Every entry below must be transcribed exactly, with no line missing.

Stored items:
● ● ● ●
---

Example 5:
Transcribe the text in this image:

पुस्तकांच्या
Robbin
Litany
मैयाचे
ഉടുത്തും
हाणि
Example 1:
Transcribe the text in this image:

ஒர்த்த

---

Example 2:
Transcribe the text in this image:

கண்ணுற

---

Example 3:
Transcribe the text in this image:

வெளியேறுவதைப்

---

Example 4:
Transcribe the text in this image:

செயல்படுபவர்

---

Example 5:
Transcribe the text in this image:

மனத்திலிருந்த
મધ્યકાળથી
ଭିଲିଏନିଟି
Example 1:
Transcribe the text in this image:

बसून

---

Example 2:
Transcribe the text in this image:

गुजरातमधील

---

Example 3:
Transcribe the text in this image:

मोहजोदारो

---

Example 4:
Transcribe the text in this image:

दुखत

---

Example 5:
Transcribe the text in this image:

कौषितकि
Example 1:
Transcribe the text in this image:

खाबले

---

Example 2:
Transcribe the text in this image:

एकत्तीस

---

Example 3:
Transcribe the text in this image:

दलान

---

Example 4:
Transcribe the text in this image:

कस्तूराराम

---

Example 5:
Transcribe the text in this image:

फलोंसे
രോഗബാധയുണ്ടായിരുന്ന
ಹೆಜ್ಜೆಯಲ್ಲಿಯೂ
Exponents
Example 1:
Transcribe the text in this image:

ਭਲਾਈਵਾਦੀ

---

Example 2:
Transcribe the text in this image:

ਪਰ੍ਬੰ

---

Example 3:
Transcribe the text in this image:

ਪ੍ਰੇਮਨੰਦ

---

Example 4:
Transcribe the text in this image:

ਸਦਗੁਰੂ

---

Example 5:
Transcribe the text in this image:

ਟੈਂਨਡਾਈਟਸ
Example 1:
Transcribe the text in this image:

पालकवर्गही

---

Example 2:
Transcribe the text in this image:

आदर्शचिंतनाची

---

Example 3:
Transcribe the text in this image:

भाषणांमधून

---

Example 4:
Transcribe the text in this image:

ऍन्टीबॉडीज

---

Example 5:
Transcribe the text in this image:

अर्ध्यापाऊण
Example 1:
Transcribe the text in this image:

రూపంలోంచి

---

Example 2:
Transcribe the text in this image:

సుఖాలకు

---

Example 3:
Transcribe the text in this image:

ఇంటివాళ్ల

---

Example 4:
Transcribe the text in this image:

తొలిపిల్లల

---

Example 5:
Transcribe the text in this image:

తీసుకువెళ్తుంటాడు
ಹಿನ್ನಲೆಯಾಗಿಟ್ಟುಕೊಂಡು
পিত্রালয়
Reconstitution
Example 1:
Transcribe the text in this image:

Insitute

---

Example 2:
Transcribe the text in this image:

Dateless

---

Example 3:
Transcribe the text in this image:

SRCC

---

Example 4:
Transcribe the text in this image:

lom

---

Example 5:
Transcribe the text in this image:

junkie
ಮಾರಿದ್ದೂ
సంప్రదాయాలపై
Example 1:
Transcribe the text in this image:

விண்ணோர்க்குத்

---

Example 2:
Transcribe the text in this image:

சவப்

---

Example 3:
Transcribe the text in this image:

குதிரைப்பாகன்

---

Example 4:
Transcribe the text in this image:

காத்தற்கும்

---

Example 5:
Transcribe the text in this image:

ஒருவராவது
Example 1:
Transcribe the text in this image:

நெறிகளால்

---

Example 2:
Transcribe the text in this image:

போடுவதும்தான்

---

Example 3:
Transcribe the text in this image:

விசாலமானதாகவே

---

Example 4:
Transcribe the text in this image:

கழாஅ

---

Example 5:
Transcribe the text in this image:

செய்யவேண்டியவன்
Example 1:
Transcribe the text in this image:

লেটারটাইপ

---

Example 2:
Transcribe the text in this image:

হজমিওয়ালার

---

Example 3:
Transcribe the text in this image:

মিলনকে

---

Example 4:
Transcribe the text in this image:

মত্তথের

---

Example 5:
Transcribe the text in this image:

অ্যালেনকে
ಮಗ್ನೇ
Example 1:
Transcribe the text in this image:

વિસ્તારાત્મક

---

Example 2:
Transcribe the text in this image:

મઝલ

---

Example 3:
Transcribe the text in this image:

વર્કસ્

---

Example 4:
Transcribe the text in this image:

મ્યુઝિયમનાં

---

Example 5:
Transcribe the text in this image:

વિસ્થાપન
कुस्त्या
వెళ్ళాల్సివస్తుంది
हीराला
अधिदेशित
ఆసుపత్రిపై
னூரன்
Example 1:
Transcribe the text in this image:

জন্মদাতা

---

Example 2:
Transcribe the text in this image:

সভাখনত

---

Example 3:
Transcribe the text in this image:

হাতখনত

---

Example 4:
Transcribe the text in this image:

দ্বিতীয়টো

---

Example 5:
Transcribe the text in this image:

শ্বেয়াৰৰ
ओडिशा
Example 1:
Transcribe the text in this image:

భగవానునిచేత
● ● ● ●
YOUR RESPONSE —
---

Example 5:
Transcribe the text in this image:

पुस्तकांच्या
Robbin
Litany
मैयाचे
ഉടുത്തും
हाणि
Example 1:
Transcribe the text in this image:

ஒர்த்த

---

Example 2:
Transcribe the text in this image:

கண்ணுற

---

Example 3:
Transcribe the text in this image:

வெளியேறுவதைப்

---

Example 4:
Transcribe the text in this image:

செயல்படுபவர்

---

Example 5:
Transcribe the text in this image:

மனத்திலிருந்த
મધ્યકાળથી
ଭିଲିଏନିଟି
Example 1:
Transcribe the text in this image:

बसून

---

Example 2:
Transcribe the text in this image:

गुजरातमधील

---

Example 3:
Transcribe the text in this image:

मोहजोदारो

---

Example 4:
Transcribe the text in this image:

दुखत

---

Example 5:
Transcribe the text in this image:

कौषितकि
Example 1:
Transcribe the text in this image:

खाबले

---

Example 2:
Transcribe the text in this image:

एकत्तीस

---

Example 3:
Transcribe the text in this image:

दलान

---

Example 4:
Transcribe the text in this image:

कस्तूराराम

---

Example 5:
Transcribe the text in this image:

फलोंसे
രോഗബാധയുണ്ടായിരുന്ന
ಹೆಜ್ಜೆಯಲ್ಲಿಯೂ
Exponents
Example 1:
Transcribe the text in this image:

ਭਲਾਈਵਾਦੀ

---

Example 2:
Transcribe the text in this image:

ਪਰ੍ਬੰ

---

Example 3:
Transcribe the text in this image:

ਪ੍ਰੇਮਨੰਦ

---

Example 4:
Transcribe the text in this image:

ਸਦਗੁਰੂ

---

Example 5:
Transcribe the text in this image:

ਟੈਂਨਡਾਈਟਸ
Example 1:
Transcribe the text in this image:

पालकवर्गही

---

Example 2:
Transcribe the text in this image:

आदर्शचिंतनाची

---

Example 3:
Transcribe the text in this image:

भाषणांमधून

---

Example 4:
Transcribe the text in this image:

ऍन्टीबॉडीज

---

Example 5:
Transcribe the text in this image:

अर्ध्यापाऊण
Example 1:
Transcribe the text in this image:

రూపంలోంచి

---

Example 2:
Transcribe the text in this image:

సుఖాలకు

---

Example 3:
Transcribe the text in this image:

ఇంటివాళ్ల

---

Example 4:
Transcribe the text in this image:

తొలిపిల్లల

---

Example 5:
Transcribe the text in this image:

తీసుకువెళ్తుంటాడు
ಹಿನ್ನಲೆಯಾಗಿಟ್ಟುಕೊಂಡು
পিত্রালয়
Reconstitution
Example 1:
Transcribe the text in this image:

Insitute

---

Example 2:
Transcribe the text in this image:

Dateless

---

Example 3:
Transcribe the text in this image:

SRCC

---

Example 4:
Transcribe the text in this image:

lom

---

Example 5:
Transcribe the text in this image:

junkie
ಮಾರಿದ್ದೂ
సంప్రదాయాలపై
Example 1:
Transcribe the text in this image:

விண்ணோர்க்குத்

---

Example 2:
Transcribe the text in this image:

சவப்

---

Example 3:
Transcribe the text in this image:

குதிரைப்பாகன்

---

Example 4:
Transcribe the text in this image:

காத்தற்கும்

---

Example 5:
Transcribe the text in this image:

ஒருவராவது
Example 1:
Transcribe the text in this image:

நெறிகளால்

---

Example 2:
Transcribe the text in this image:

போடுவதும்தான்

---

Example 3:
Transcribe the text in this image:

விசாலமானதாகவே

---

Example 4:
Transcribe the text in this image:

கழாஅ

---

Example 5:
Transcribe the text in this image:

செய்யவேண்டியவன்
Example 1:
Transcribe the text in this image:

লেটারটাইপ

---

Example 2:
Transcribe the text in this image:

হজমিওয়ালার

---

Example 3:
Transcribe the text in this image:

মিলনকে

---

Example 4:
Transcribe the text in this image:

মত্তথের

---

Example 5:
Transcribe the text in this image:

অ্যালেনকে
ಮಗ್ನೇ
Example 1:
Transcribe the text in this image:

વિસ્તારાત્મક

---

Example 2:
Transcribe the text in this image:

મઝલ

---

Example 3:
Transcribe the text in this image:

વર્કસ્

---

Example 4:
Transcribe the text in this image:

મ્યુઝિયમનાં

---

Example 5:
Transcribe the text in this image:

વિસ્થાપન
कुस्त्या
వెళ్ళాల్సివస్తుంది
हीराला
अधिदेशित
ఆసుపత్రిపై
னூரன்
Example 1:
Transcribe the text in this image:

জন্মদাতা

---

Example 2:
Transcribe the text in this image:

সভাখনত

---

Example 3:
Transcribe the text in this image:

হাতখনত

---

Example 4:
Transcribe the text in this image:

দ্বিতীয়টো

---

Example 5:
Transcribe the text in this image:

শ্বেয়াৰৰ
ओडिशा
Example 1:
Transcribe the text in this image:

భగవానునిచేత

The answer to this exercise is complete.